**TRY IT**
Please return the lines of the data below, word for word, from the first line through the line containing "15: (353, 168, 1.86)".

**PROVIDED INFORMATION**
______

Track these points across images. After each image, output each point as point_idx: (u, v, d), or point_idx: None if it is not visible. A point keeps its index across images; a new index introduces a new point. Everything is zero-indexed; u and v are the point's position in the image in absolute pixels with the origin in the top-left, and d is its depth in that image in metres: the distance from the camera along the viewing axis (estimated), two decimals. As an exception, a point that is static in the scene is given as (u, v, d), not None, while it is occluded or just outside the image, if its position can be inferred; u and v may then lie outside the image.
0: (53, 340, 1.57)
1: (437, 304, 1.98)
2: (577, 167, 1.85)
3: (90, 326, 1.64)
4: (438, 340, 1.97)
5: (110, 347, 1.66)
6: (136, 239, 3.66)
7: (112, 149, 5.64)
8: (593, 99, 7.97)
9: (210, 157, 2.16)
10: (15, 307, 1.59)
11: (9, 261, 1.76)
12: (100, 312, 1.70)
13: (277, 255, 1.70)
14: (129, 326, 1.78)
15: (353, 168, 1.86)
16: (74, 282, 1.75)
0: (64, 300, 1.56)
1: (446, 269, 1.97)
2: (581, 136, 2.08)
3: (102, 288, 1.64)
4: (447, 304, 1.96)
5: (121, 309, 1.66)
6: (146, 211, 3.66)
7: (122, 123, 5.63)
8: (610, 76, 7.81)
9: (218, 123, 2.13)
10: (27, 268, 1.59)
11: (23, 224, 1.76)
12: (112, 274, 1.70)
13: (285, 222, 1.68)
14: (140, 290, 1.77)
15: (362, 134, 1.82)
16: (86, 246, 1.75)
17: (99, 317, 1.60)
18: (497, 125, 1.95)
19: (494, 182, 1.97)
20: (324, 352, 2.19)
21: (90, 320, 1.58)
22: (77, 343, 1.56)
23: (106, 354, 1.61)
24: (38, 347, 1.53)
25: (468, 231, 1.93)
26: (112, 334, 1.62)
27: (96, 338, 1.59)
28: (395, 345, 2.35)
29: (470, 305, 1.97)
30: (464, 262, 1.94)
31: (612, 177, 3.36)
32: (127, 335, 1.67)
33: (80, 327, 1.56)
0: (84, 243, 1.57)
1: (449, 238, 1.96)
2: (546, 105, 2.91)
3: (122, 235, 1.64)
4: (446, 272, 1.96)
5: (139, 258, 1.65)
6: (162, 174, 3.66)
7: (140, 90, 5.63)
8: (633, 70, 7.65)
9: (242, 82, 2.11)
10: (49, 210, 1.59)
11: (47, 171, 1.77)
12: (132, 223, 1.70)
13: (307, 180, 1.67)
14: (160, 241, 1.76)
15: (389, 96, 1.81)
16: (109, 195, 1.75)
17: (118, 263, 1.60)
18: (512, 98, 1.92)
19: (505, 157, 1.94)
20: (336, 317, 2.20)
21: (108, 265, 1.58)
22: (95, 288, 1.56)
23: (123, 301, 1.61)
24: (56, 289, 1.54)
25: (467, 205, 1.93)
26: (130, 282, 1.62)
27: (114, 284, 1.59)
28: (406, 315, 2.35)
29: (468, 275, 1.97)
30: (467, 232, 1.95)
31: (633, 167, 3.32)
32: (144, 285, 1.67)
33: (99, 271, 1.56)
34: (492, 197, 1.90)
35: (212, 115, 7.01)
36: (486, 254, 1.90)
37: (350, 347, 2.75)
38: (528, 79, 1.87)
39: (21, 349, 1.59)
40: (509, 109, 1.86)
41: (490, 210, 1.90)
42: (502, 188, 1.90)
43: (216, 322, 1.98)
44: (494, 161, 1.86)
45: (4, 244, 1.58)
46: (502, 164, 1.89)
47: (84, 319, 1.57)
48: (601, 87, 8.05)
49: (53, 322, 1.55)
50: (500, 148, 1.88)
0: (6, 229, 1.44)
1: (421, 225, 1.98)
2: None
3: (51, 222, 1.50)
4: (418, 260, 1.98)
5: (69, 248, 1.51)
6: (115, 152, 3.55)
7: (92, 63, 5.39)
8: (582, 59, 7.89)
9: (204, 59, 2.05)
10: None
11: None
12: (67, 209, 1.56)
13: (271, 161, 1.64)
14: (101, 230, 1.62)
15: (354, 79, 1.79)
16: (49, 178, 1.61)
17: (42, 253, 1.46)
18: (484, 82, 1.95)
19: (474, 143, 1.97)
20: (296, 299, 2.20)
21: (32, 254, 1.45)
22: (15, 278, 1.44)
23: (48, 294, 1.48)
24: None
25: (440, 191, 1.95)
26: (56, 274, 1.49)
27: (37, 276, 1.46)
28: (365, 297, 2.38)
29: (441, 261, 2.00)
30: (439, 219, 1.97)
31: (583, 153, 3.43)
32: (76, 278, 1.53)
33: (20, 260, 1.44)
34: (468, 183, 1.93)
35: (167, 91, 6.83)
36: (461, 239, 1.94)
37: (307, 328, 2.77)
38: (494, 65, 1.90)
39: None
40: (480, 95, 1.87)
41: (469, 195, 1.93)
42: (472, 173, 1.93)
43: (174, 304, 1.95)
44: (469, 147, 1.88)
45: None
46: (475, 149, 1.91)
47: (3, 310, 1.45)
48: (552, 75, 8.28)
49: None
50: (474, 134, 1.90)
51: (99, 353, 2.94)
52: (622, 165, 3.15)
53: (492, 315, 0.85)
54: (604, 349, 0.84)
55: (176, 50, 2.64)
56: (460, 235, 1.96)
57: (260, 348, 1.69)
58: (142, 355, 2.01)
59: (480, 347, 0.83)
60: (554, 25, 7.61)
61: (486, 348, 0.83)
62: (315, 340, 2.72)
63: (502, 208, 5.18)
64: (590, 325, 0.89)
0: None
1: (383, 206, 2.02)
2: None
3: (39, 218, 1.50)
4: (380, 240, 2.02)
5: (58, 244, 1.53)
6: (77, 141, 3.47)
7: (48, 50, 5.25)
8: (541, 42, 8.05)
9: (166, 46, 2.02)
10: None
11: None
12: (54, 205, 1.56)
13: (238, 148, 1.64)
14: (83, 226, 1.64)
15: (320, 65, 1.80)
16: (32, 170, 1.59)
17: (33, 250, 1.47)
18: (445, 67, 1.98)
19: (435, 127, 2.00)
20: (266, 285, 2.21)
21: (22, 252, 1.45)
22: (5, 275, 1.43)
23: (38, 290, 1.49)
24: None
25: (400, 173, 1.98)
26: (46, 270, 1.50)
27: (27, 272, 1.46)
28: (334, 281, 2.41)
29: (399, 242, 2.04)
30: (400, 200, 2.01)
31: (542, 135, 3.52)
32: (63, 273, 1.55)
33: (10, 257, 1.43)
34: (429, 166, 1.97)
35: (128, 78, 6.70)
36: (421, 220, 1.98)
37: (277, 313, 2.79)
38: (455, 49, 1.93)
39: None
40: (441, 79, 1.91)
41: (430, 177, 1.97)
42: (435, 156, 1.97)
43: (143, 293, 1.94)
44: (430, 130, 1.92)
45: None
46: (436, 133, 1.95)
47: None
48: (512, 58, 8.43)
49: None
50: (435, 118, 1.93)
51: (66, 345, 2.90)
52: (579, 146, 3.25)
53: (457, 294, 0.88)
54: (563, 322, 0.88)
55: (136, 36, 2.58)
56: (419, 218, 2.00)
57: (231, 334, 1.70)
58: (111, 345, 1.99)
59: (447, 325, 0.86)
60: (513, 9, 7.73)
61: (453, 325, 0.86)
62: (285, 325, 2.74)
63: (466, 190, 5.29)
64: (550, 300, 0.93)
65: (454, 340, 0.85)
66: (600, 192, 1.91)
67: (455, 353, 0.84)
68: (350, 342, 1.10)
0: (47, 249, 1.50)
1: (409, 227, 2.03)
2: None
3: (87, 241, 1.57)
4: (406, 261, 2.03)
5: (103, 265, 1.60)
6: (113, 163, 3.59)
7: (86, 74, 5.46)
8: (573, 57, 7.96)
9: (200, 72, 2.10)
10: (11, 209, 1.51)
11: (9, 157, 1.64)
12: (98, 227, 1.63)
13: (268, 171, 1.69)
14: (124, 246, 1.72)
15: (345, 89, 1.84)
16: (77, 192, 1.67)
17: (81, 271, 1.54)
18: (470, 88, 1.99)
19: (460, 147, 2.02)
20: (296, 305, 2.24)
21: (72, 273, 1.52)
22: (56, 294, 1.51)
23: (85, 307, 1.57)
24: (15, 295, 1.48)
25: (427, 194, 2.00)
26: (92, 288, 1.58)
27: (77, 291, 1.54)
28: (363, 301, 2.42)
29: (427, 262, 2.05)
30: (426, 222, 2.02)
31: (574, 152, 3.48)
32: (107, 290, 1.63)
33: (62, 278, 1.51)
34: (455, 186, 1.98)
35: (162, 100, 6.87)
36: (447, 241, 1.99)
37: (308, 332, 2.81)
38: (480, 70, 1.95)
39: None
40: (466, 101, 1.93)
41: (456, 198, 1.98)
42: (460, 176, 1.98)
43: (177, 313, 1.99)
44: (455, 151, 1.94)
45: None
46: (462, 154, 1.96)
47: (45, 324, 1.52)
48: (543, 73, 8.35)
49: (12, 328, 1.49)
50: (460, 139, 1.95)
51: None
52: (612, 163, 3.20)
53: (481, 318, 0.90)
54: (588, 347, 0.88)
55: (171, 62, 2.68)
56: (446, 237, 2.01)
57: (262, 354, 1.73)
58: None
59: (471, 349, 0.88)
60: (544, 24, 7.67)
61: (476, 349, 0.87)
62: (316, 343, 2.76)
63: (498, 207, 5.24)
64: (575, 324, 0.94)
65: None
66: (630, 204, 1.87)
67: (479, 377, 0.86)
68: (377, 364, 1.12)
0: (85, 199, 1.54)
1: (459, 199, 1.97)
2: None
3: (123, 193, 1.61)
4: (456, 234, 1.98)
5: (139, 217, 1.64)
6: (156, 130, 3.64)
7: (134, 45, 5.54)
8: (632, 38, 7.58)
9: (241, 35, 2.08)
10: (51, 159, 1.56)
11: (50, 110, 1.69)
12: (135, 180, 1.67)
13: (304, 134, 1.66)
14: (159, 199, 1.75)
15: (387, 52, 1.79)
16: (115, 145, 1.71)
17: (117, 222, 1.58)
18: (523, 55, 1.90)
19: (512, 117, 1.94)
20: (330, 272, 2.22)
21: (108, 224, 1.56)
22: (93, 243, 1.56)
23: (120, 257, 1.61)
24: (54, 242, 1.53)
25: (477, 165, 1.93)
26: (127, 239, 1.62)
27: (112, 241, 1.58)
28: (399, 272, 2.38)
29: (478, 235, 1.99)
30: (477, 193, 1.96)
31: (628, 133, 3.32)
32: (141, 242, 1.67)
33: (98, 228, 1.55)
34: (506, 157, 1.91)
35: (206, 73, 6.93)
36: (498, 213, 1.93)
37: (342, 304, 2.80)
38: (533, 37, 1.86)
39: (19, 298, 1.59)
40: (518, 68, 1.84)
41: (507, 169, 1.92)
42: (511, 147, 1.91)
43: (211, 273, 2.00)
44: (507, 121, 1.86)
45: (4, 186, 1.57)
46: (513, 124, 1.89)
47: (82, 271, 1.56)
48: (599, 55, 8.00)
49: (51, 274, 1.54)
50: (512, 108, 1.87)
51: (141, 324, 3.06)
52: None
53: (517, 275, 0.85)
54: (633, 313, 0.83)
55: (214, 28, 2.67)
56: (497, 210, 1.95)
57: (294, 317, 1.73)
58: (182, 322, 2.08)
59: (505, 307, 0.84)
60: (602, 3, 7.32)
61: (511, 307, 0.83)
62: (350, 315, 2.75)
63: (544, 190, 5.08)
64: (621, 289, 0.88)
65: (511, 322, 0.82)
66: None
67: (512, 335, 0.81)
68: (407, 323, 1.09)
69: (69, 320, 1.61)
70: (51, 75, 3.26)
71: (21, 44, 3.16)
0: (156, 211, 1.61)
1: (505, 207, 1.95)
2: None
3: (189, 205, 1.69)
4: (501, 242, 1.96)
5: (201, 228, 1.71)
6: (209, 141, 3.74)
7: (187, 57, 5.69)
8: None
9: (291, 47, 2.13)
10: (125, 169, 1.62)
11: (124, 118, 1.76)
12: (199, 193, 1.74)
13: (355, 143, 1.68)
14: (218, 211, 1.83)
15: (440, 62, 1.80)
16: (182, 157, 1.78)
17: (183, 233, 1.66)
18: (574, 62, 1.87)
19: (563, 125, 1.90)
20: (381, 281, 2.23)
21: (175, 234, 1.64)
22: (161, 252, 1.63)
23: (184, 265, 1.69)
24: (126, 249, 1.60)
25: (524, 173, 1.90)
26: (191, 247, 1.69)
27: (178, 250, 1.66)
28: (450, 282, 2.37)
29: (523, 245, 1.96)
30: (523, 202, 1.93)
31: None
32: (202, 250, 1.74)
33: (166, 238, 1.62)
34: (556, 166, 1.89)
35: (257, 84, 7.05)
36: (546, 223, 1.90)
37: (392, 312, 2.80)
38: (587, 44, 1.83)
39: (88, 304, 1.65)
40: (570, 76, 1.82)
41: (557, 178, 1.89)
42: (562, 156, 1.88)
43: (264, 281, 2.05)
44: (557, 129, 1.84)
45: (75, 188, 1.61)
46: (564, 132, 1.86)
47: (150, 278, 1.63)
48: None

______

**TASK RESPONSE**
Track these points across images. After each image, output each point as point_idx: (u, v, d), or point_idx: None if it is not visible. A point keeps its index across images; a new index introduces a new point. Everything is zero-indexed; u and v are the point's position in the image in absolute pixels with the origin in the top-left, and d is its depth in that image in metres: the distance from the camera along the viewing axis (estimated), two decimals. As an exception, a point that is static in the scene is given as (u, v, d), not None, while it is occluded or just outside the image, if its position can be inferred; u and v may then lie outside the image.
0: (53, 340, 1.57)
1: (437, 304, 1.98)
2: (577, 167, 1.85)
3: (90, 326, 1.64)
4: (438, 340, 1.97)
5: (110, 347, 1.66)
6: (136, 239, 3.66)
7: (112, 149, 5.64)
8: (593, 99, 7.97)
9: (210, 157, 2.16)
10: (15, 307, 1.59)
11: (9, 261, 1.76)
12: (100, 312, 1.70)
13: (277, 255, 1.70)
14: (129, 326, 1.78)
15: (353, 168, 1.86)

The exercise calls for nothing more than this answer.